Some complications need to be taken into account. A miracle baby cannot be born on the 16th (or later) day of the month because weights are expressed with a number of ounces <= 15. A miracle baby cannot have a weight ending in "0oz" because there is no 0th day of the month.

The estimated probability of being a miracle baby is the probability of the birth weight being a valid date, multiplied by the probability of being born on this date.

To calculate the probability of the birth weight being a valid date, the first observation we can make is that almost all babies are between 1lb1oz and 12lb15oz. All intermediary weights are valid dates (1/1, 1/2, …, 12/15), except weights ending in "0oz". Readings ending in "0oz" are approximately as common as those ending in "1oz", or "2oz", …, or "15oz", because the bell curve of the distribution of weights is quite wide. So the probability of a realistic birth weight being a valid date (ie. NOT ending in "0z") is approximately 15/16. The exact Gaussian distribution parameters (eg. mean and standard deviation of Asian babies vs. American babies) have little influence on this, again because the bell curve is quite wide for all baby populations.
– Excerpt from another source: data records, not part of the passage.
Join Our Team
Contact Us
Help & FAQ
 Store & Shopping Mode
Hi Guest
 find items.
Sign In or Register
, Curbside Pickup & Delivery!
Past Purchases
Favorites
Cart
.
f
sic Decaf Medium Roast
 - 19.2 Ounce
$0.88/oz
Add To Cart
To calculate the probability of being born on any date, we can approximate it to 1/365 (this assumes birthdays uniformly distributed through the year).

Therefore the estimated probability of being a miracle baby is:

```P(miracle baby) = P(birth weight being valid date)
* P(being born on this date)
P(miracle baby) = 15/16 * 1/365
P(miracle baby) = 0.257%
```

To verify this estimation, we can calculate the exact probability from real-world data. P(miracle baby) is exactly the sum of 365 terms:

```P(miracle baby) = P(born 1/1) * P(weight 1lb1oz)
+ ...
+ P(born 12/31) * P(weight 12lb31oz)
```

(With invalid weights like P(weight 12lb31oz) equal to 0.)
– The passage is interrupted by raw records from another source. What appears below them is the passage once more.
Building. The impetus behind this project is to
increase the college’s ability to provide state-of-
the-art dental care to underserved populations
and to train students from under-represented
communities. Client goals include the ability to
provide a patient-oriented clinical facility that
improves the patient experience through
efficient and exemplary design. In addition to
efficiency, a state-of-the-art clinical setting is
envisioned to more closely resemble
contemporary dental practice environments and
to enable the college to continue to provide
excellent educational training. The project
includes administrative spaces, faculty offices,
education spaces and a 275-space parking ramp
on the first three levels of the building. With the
To calculate P(born MM/DD) we will use birthday distribution data from the CDC. The most recent data set I can find is from year 2003. This shows for example that 4089950 babies were born that year, 7783 were born on Jan 1, so P(born 1/1) = 7783/4089950 = 0.190%.

To calculate P(weight XlbYoz) we need Gaussian distribution parameters. We use a mean of 3.39 kg and a standard deviation of 0.55 kg (source: Medical Statistics: A Textbook for the Health Sciences). P(weight XlbYoz) is the probability of the weight falling in a range that rounds to this value: Xlb(Y-0.5)oz to Xlb(Y+0.5)oz.

I wrote a little Python program (miracle.py) to calculate all P(born MM/DD) and P(weight XlbYoz), and add up the 365 terms. The CDC did not make it easy to import their data (sigh), but googling around I found the same numbers in a text file, so it was easy to copy/paste them into the code. The program prints the real-world probability of a US baby born in 2003 being a miracle baby:

```\$ ./miracle.py
P(miracle baby) = 0.262%
```

This is very close to the estimation of 0.257%. This is because the distribution of birthdays is not that funky —so 1/365 was a good enough approximation. And as expected changing the mean weight and its standard deviation has little influence: a mean varying from 3.0kg to 3.8kg and a standard deviation varying from 0.3kg to 0.7kg put P(miracle baby) between 0.259% and 0.267%.